**PROMPT:**
In the entries that follow, find the word "teherbírása" and report each line it is on.

**THE DATA:**
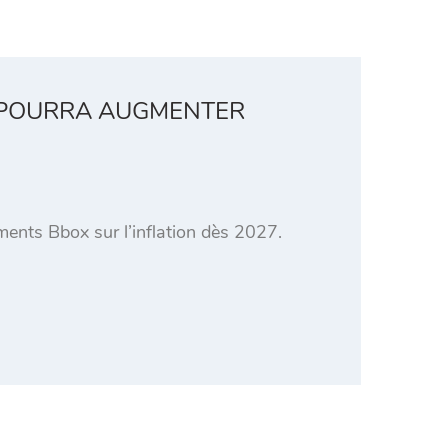
X POURRA AUGMENTER
ents Bbox sur l’inflation dès 2027.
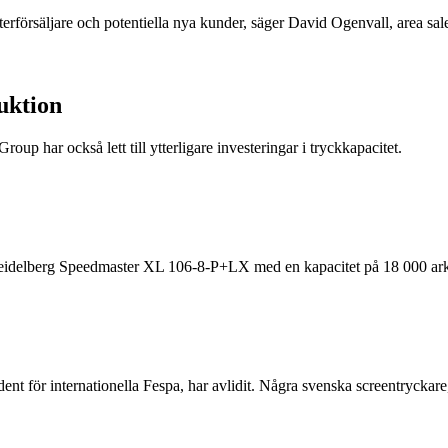
återförsäljare och potentiella nya kunder, säger David Ogenvall, area sa
duktion
oup har också lett till ytterligare investeringar i tryckkapacitet.
 Heidelberg Speedmaster XL 106-8-P+LX med en kapacitet på 18 000 ark
ent för internationella Fespa, har avlidit. Några svenska screentrycka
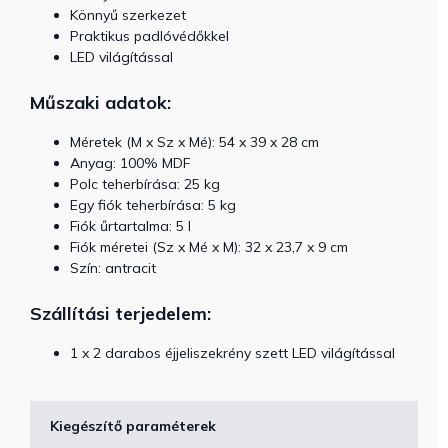
Könnyű szerkezet
Praktikus padlóvédőkkel
LED világítással
Műszaki adatok:
Méretek (M x Sz x Mé): 54 x 39 x 28 cm
Anyag: 100% MDF
Polc teherbírása: 25 kg
Egy fiók teherbírása: 5 kg
Fiók űrtartalma: 5 l
Fiók méretei (Sz x Mé x M): 32 x 23,7 x 9 cm
Szín: antracit
Szállítási terjedelem:
1 x 2 darabos éjjeliszekrény szett LED világítással
Kiegészítő paraméterek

**OUTPUT FOR THIS EXERCISE:**
Polc teherbírása: 25 kg
Egy fiók teherbírása: 5 kg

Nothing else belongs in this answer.